At least in Faltings's setting, $m$ is the maximal ideal of a non-Noetherian valuation domain $V$. If we let $S$ be the non-zero elements of $m$, then the localization of $V$ at $S$ will
be the field of fractions $K$ of $V$. The category of $K$-modules (i.e. $K$-vector spaces)
*is* obtained as a Serre quotient of $V$-modules, but one quotients out modules which are
killed by *some* non-zero element of $V$, while the category of amost modules is obtained
by quotienting out by a much smaller category, namely the modules which are killed by *every* element of $m$.

In other words, I think you have misinterpreted the meaning of $m$-torsion, at least in so far it is used in the context of Faltings's "almost commutative algebra".

Added in response to the comment below: Let me not use the word $m$-torsion anymore, since it can be interpreted in different ways, and seems to be causing confusion.

Let $\mathcal M$ be the category of $V$-modules. Here are two Serre subcategories of $\mathcal M$:

$\mathcal C$, the category of almost zero modules, i.e. modules for which $m M = 0$.
This is a Serre subcategory because $m^2 = m$ in the context of Faltings's theory.

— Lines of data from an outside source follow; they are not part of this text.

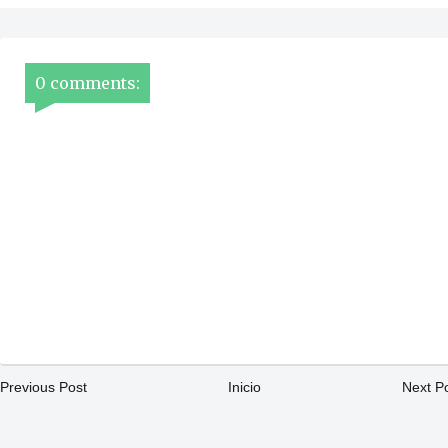
0 comments:
Previous Post
Inicio
Next P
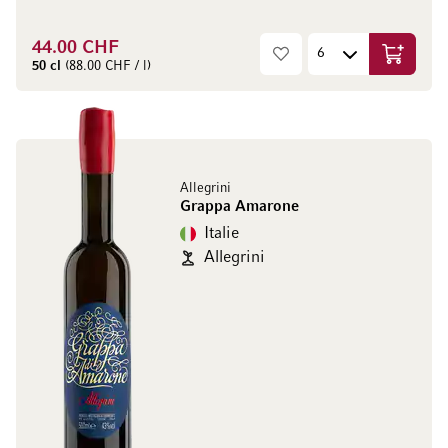
44.00 CHF
Ajouter 
50 cl
(88.00 CHF / l)
Allegrini
Grappa Amarone
Italie
Allegrini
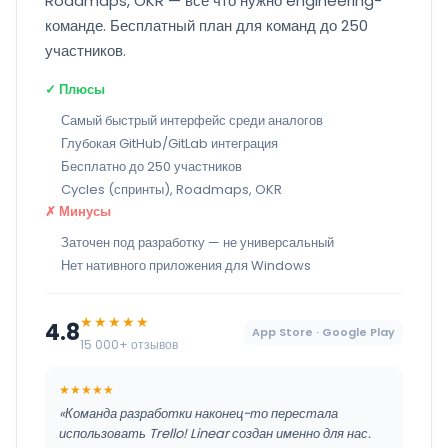
Roadmaps, OKR — всё что нужно engineering-
команде. Бесплатный план для команд до 250
участников.
✓ Плюсы
Самый быстрый интерфейс среди аналогов
Глубокая GitHub/GitLab интеграция
Бесплатно до 250 участников
Cycles (спринты), Roadmaps, OKR
✗ Минусы
Заточен под разработку — не универсальный
Нет нативного приложения для Windows
★★★★★
4.8
App Store · Google Play
15 000+ отзывов
★★★★★
«Команда разработки наконец-то перестала
использовать Trello! Linear создан именно для нас.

$\mathcal C'$, the category of torsion modules, i.e. modules such that $x M = 0$
for *some* non-zero $x \in m$. This is a Serre category just because $V$ is a domain.

Clearly $\mathcal C$ is contained in $\mathcal C'$, but they are far from equal!

The quotient $\mathcal M/\mathcal C$ is the category of almost modules. The quotient
$\mathcal M/\mathcal C'$ is equivalent to the category of $K$-vector spaces
(the equivalence being given by applying the functor $K\otimes\text{--}$, where $K$
is the fraction field of $V$).

In the statement of the question, you (mistakenly) define almost modules to be $\mathcal M/\mathcal C'$, and (correctly) conclude that this is equivalent to $K$-vector spaces. Once you replace this mistaken definition with the correct definition of almost modules (i.e. $\mathcal M/\mathcal C$), you will see that the resulting category is *not* equivalent to $K$-vector spaces.